Kolbermoor – Der Betriebsleiter des Kolbermoorer Freibads, Helmut Eggerl, ist guter Dinge: Ihn freut der große Zuspruch der Besucher, der sicherlich auch den sommerlichen Temperaturen geschuldet ist. Spätestens am Nachmittag, gegen 14 oder 15 Uhr, sei das Bad voll ausgelastet. Wobei: Voll ausgelastet bedeute derzeit, dass maximal 540 Gäste auf das Gelände dürfen, den Corona-Beschränkungen geschuldet. „Vor allem die Jugend hat viel aufzuholen“, berichtet Eggerl, dass die Buben und Mädchen derzeit besonders oft über die Stränge schlügen und die Baderegeln missachteten. Wenn sie zum Beispiel unvermittelt vom Beckenrand ins Wasser springen.
Schwimmer
im Blick behalten
Wer erwischt wird, darf sich am Anfang noch mit einer Rüge begnügen. Bleibt die Einsicht dennoch aus, droht der Verweis aus dem Freibad. Auch das sei in den vergangenen Tagen bereits das ein oder andere Mal vorgekommen, wie Eggerl berichtet. Im Blick auf vereinzelte Badeunfälle, wie sie sich auch am jüngsten Wochenende an bayerischen Seen ereigneten, gibt sich der Betriebsleiter entspannter, als seine Kollegen an den Seen: Die Beckenschwimmer im Blick zu behalten, gestalte sich deutlich einfacher, als Badegäste eines Sees zu beaufsichtigen.
Parkprobleme
rund um die Anlage
Dass einem gar nichts entgehe, sei natürlich auch bei einem Freibad unmöglich. Doch anders als bei den Seen seien zumindest immer Leute drumherum, die gegebenenfalls Alarm schlügen, sollte ein Badegast in Schwierigkeiten geraten.
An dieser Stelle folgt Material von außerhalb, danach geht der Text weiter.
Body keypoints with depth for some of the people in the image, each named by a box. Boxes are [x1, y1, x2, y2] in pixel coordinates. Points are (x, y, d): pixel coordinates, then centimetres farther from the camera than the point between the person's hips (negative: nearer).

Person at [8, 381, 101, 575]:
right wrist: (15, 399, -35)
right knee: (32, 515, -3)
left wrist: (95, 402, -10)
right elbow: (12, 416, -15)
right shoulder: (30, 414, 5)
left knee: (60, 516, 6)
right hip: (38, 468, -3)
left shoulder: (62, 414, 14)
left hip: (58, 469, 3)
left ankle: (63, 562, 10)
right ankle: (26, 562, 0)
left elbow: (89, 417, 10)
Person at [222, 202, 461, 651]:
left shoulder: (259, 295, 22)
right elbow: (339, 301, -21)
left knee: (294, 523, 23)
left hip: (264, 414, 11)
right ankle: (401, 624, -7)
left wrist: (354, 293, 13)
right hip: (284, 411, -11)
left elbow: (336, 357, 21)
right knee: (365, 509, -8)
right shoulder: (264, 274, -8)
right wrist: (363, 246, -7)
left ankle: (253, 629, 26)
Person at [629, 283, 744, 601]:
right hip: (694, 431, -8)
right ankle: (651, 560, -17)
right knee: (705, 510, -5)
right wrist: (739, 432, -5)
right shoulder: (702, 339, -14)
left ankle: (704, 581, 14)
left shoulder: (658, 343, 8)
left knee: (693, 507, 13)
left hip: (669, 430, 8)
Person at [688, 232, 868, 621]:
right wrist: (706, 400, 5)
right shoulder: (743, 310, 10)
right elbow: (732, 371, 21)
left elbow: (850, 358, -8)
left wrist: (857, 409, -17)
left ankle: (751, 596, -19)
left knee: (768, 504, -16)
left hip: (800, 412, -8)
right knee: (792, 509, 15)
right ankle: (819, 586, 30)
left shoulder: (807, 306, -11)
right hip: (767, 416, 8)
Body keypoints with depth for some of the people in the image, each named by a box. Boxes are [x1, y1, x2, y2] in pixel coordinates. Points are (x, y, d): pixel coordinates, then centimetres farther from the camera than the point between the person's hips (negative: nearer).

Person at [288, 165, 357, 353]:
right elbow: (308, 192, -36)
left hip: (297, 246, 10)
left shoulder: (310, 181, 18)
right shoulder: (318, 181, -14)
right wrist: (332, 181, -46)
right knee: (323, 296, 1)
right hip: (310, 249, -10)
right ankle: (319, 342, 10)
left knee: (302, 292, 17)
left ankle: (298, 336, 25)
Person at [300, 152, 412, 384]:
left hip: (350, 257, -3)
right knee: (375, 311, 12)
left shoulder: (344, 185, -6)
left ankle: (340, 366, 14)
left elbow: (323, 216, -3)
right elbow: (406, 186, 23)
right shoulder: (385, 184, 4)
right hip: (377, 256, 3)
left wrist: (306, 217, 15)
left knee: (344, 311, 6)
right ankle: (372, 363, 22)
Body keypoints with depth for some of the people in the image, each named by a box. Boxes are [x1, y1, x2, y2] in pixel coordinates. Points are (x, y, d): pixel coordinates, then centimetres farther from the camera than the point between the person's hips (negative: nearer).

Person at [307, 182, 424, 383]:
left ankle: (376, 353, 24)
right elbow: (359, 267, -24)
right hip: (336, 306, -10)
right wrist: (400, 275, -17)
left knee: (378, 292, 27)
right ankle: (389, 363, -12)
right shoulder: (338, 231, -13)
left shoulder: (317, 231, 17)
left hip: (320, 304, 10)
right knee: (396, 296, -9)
Denn die Corona-Beschränkungen schlagen wohl auch bei den Schwimmkenntnissen zu Buche. Die Schulen hätten weder im vergangenen Jahr noch derzeit Interesse an Kursen angemeldet. Den Nachholbedarf unter den Kindern merkt er daran, dass die inzwischen wieder angebotenen Schwimmkurse ausnahmslos belegt seien. Zudem: „Wir suchen händeringend Rettungsschwimmer“, sagt der Betriebsleiter. Zweimal habe man bereits Stellen ausgeschrieben, bislang ohne Erfolg.
Die begrenzte Zahl an Badegästen habe zumindest die Parksituation rund um das Kolbermoorer Freibad entspannt, berichtet der Bürgermeister der Stadt, Peter Kloo. Auch zusätzliche Stellplätze habe Kolbermoor bauen lassen. Doch zu Hochzeiten reiche auch diese Fläche nicht aus. Dabei findet Kloo, dass die Schwimmanlange problemlos mit dem Radl zu erreichen sei. Natürlich nicht, wenn der ein oder andere Badegast unbedingt sein Zubehör zum Freibad transportieren müsse: Kühlboxen, Liegestühle und andere Utensilien für einen gelungenen Tag. Hier plädiert Kloo, diese Dinge vor dem Freibad auszuladen und das Fahrzeug anschließend, wenn auch weiter weg, ordentlich zu parken.
Doch sein Appell verhalle oft ungehört. Und damit gebe es immer wieder den ein oder anderen, der sich mit seinem Fahrzeug so hinstelle, dass er andere blockiere. Zumindest wenn, wie am Wochenende, der Besucherandrang beim Freibad entsprechend hoch sei. Die kommunale Verkehrsüberwachung sei aber derzeit ohnehin schon damit ausgelastet, die Badeseen der Region im Blick zu haben, bei denen der Besucherandrang noch schlimmere Zustände hervorrufe als rund um das Kolbermoorer Freibad. Entsprechend klein fielen die Fenster aus, in denen die Stadt die Kontrolleure der Verkehrsüberwachung in Anspruch nehmen könne.